No, he’d write Allie. She understood him. She had that gift of praying for him when he needed it. Besides, he’d never see her again. If she thought he was crazy, so what?

He wrote so hard he ripped the paper a few times with his pen. He didn’t stop to think about censorship. He didn’t stop to catch the stupid teardrops. He didn’t stop when he heard his own choked sobs. He didn’t stop until evening blended ink and paper into gray.

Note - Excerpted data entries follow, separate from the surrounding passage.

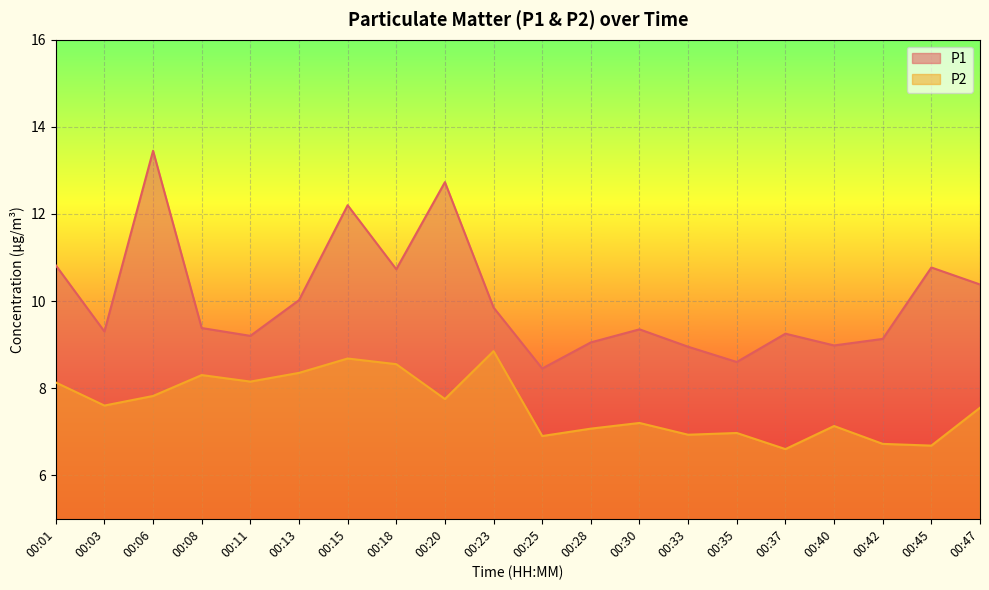

How many series are shown in this chart?

2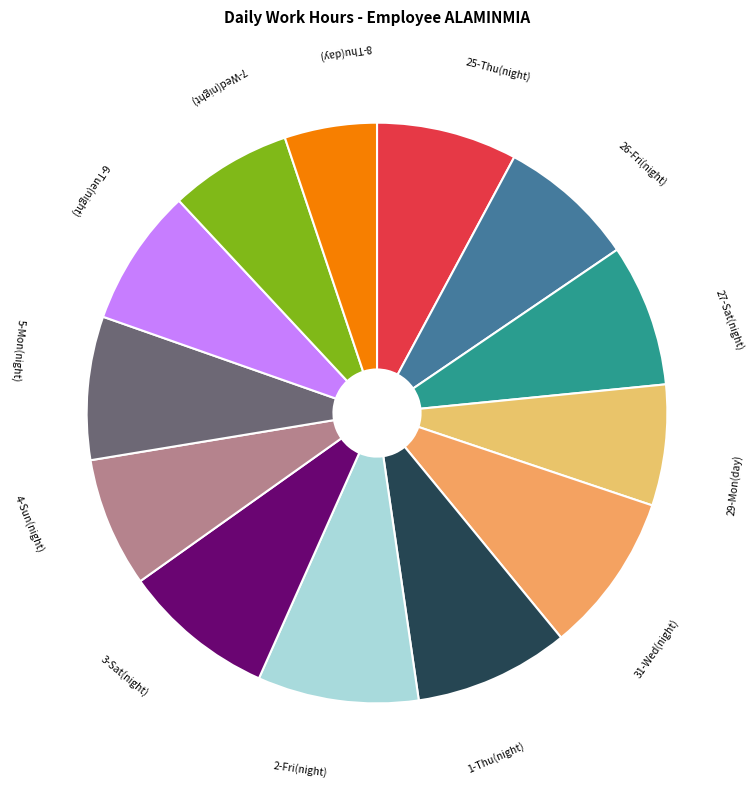

Is there a majority slice in this chart?

No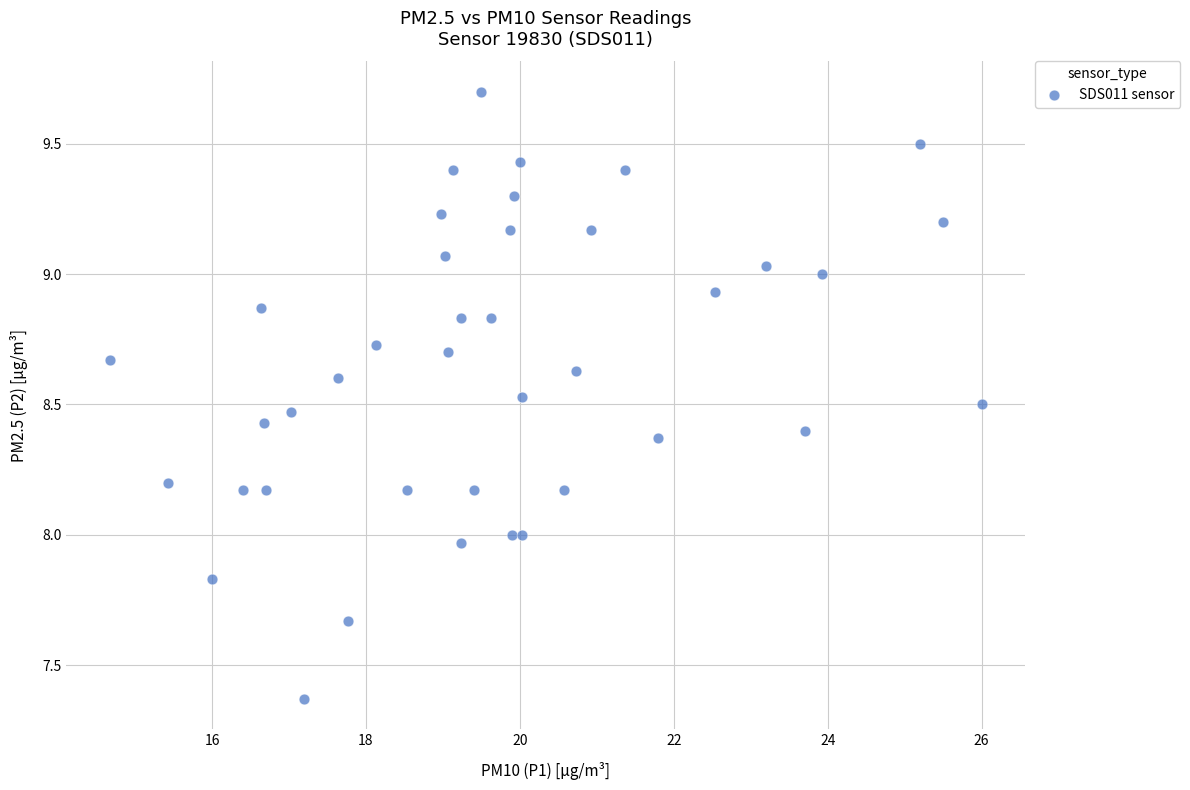

What is the range of Y values (max minus min)?

2.3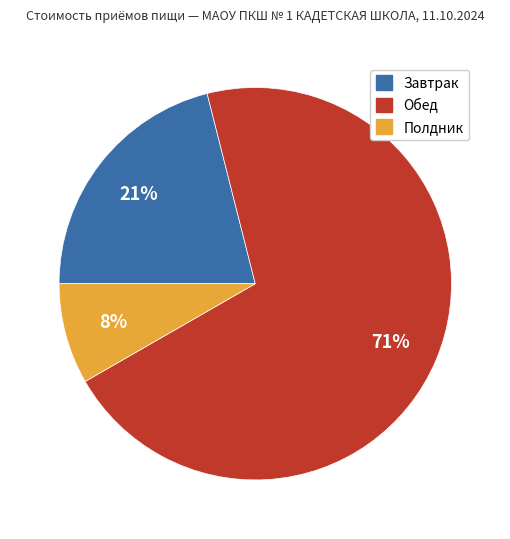

To the nearest percent, what portion does Полдник represent?

8%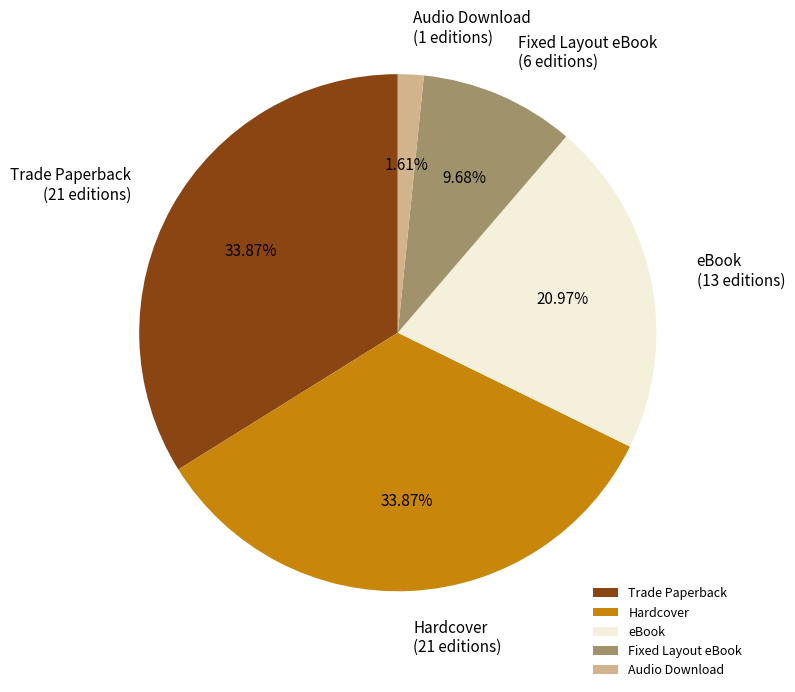

What is the total percentage of Hardcover and Audio Download?

35.5%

Then Walt prayed. He raged and questioned and mourned. Eventually he found peace—not peace like some still pond, but peace like a river, jostling over rocks, hurtling over falls, whirling in eddies.

Authentic, rugged peace.

26

Riverside
December 25, 1942

The formality of Allie’s deep green velvet gown required gemstone jewelry, and the emerald pendant was the best choice, but she still felt wrong taking off the cross from Walt. She stretched the necklace flat on the mirrored tray on her dresser. Mother wore a cross to church and stashed it in her jewelry box the rest of the week, but Allie had resolved never to keep her faith—or her cross—in a drawer.

The smell of Christmas met her at the top of the staircase— cool pine, roasting turkey, and tangy mincemeat pie. Plenty of vegetables would make up for the small turkey, but there would be no butter to spread on them. Butter was scarce, but she’d scraped together half a batch of cookies a week before to send to Walt and Frank. If only she had sent them in time to arrive before Christmas.